Mengapa kita beralih ke metode pengeringan menggunakan sinar inframerah di pabrik-pabrik semikonduktor yang bebas timbal
Sebagian besar pabrik semikonduktor kini mulai meninggalkan metode pengeringan tradisional yang memakai oven konvensional dan bahan pelarut yang berbahaya. Sudah waktunya untuk beralih ke metode pengeringan menggunakan sinar inframerah. Metode ini memungkinkan kita mencapai tujuan “ramah lingkungan” dan bebas timbal, tanpa harus memperlambat proses produksi.
Inilah cara kerja fisikanya.
Bayangkan udara panas—prosesnya lambat. Kita perlu memanaskan udara terlebih dahulu, lalu dinding ruangan, baru setelah itu komponen yang akan dikeringkan. Sinar inframerah berbeda; energinya langsung ditujukan ke permukaan komponen tersebut.
Ketika kita menggunakan metode soldering atau photoresist yang bebas timbal, kita tidak boleh menggunakan panas secara langsung, karena hal tersebut akan merusak struktur wafer. Sinar inframerah memungkinkan kita menentukan rentang penyerapan energi yang tepat. Ini seperti serangan bedah—panas hanya diberikan di tempat yang diperlukan, sementara bagian lain tetap dingin.

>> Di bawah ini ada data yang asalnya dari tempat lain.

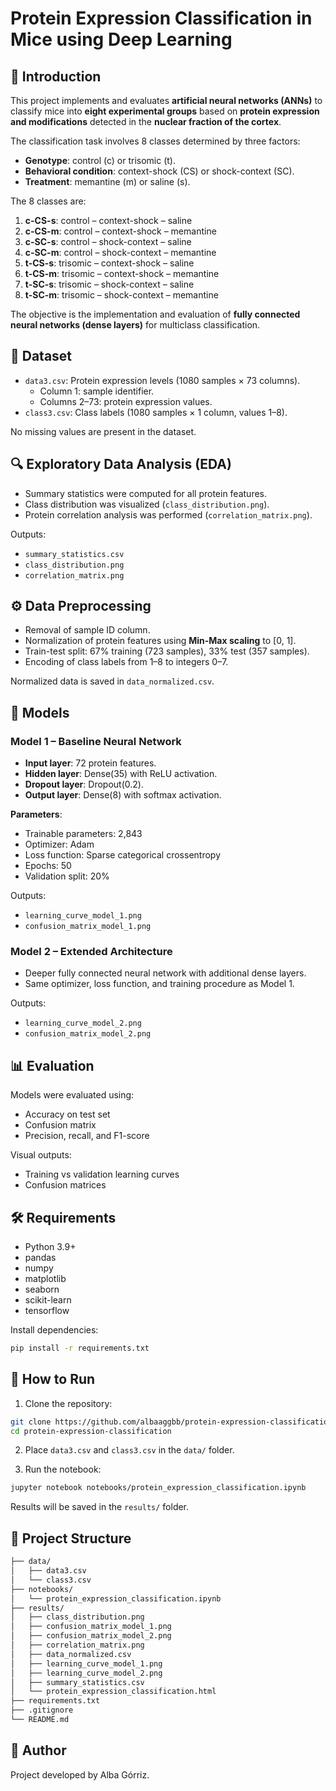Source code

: # Protein Expression Classification in Mice using Deep Learning

## 📌 Introduction  
This project implements and evaluates **artificial neural networks (ANNs)** to classify mice into **eight experimental groups** based on **protein expression and modifications** detected in the **nuclear fraction of the cortex**.  

The classification task involves 8 classes determined by three factors:  
- **Genotype**: control (c) or trisomic (t).  
- **Behavioral condition**: context-shock (CS) or shock-context (SC).  
- **Treatment**: memantine (m) or saline (s).  

The 8 classes are:  
1. **c-CS-s**: control – context-shock – saline  
2. **c-CS-m**: control – context-shock – memantine  
3. **c-SC-s**: control – shock-context – saline  
4. **c-SC-m**: control – shock-context – memantine  
5. **t-CS-s**: trisomic – context-shock – saline  
6. **t-CS-m**: trisomic – context-shock – memantine  
7. **t-SC-s**: trisomic – shock-context – saline  
8. **t-SC-m**: trisomic – shock-context – memantine  

The objective is the implementation and evaluation of **fully connected neural networks (dense layers)** for multiclass classification.  

## 📂 Dataset  
- `data3.csv`: Protein expression levels (1080 samples × 73 columns).  
  - Column 1: sample identifier.  
  - Columns 2–73: protein expression values.  
- `class3.csv`: Class labels (1080 samples × 1 column, values 1–8).  

No missing values are present in the dataset.  

## 🔍 Exploratory Data Analysis (EDA)  
- Summary statistics were computed for all protein features.  
- Class distribution was visualized (`class_distribution.png`).  
- Protein correlation analysis was performed (`correlation_matrix.png`).  

Outputs:  
- `summary_statistics.csv`  
- `class_distribution.png`  
- `correlation_matrix.png`  

## ⚙️ Data Preprocessing  
- Removal of sample ID column.  
- Normalization of protein features using **Min-Max scaling** to [0, 1].  
- Train-test split: 67% training (723 samples), 33% test (357 samples).  
- Encoding of class labels from 1–8 to integers 0–7.  

Normalized data is saved in `data_normalized.csv`.  

## 🧠 Models  

### Model 1 – Baseline Neural Network  
- **Input layer**: 72 protein features.  
- **Hidden layer**: Dense(35) with ReLU activation.  
- **Dropout layer**: Dropout(0.2).  
- **Output layer**: Dense(8) with softmax activation.  

**Parameters**:  
- Trainable parameters: 2,843  
- Optimizer: Adam  
- Loss function: Sparse categorical crossentropy  
- Epochs: 50  
- Validation split: 20%  

Outputs:  
- `learning_curve_model_1.png`  
- `confusion_matrix_model_1.png`  

### Model 2 – Extended Architecture  
- Deeper fully connected neural network with additional dense layers.  
- Same optimizer, loss function, and training procedure as Model 1.  

Outputs:  
- `learning_curve_model_2.png`  
- `confusion_matrix_model_2.png`  

## 📊 Evaluation  
Models were evaluated using:  
- Accuracy on test set  
- Confusion matrix  
- Precision, recall, and F1-score  

Visual outputs:  
- Training vs validation learning curves  
- Confusion matrices  

## 🛠️ Requirements  
- Python 3.9+  
- pandas  
- numpy  
- matplotlib  
- seaborn  
- scikit-learn  
- tensorflow  

Install dependencies:  
```bash
pip install -r requirements.txt
```

## 🚀 How to Run

1. Clone the repository:

```bash
git clone https://github.com/albaaggbb/protein-expression-classification.git
cd protein-expression-classification
```
2. Place `data3.csv` and `class3.csv` in the `data/` folder.

3. Run the notebook:

```bash
jupyter notebook notebooks/protein_expression_classification.ipynb
```

Results will be saved in the `results/` folder.

## 📌 Project Structure

```bash
├── data/
│   ├── data3.csv
│   └── class3.csv
├── notebooks/
│   └── protein_expression_classification.ipynb
├── results/
│   ├── class_distribution.png
│   ├── confusion_matrix_model_1.png
│   ├── confusion_matrix_model_2.png
│   ├── correlation_matrix.png
│   ├── data_normalized.csv
│   ├── learning_curve_model_1.png
│   ├── learning_curve_model_2.png
│   ├── summary_statistics.csv
│   └── protein_expression_classification.html
├── requirements.txt
├── .gitignore
└── README.md
```

## 👤 Author
Project developed by Alba Górriz.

Lalu, bagaimana dengan biaya operasionalnya?
Metode pengeringan tradisional membutuhkan pemanas dan blower yang bekerja 24/7. Itu merupakan pemborosan energi. Sebaliknya, lampu inframerah dapat mencapai suhu operasinya dalam beberapa detik saja. Setelah saklar dihidupkan, lampu tersebut langsung siap digunakan untuk proses pengeringan. Tidak perlu menunggu waktu pemanasan yang lama. Selain itu, karena tidak ada udara panas yang berhembus ke mana-mana, kita tidak perlu khawatir adanya kontaminan yang masuk ke ruang bersih. Semuanya terkendali.
Tapi, ini bukanlah solusi ajaib.
Sinar inframerah memang cepat, tapi kita harus berhati-hati. Jika digunakan dengan intensitas tinggi, bisa terjadi efek negatif, yaitu lapisan atas komponen mengeras terlalu cepat, sehingga zat pelarut tertahan di bawahnya. Itu tentu bukan hal yang baik.
Kita perlu menyetel posisi lampu dan kecepatan konveyor dengan tepat agar panas dapat meresap ke seluruh bagian komponen. Jika sistem pendinginan tidak cukup kuat untuk menyerap panas yang dihasilkan, suhu proses akan naik secara drastis.
Kita memilih metode inframerah karena ini merupakan pilihan yang baik bagi lingkungan dan juga untuk menghemat biaya operasional. Dengan metode ini, zat pelarut berbahaya dapat dihilangkan, dan penggunaan listrik pun berkurang. Sangat sederhana.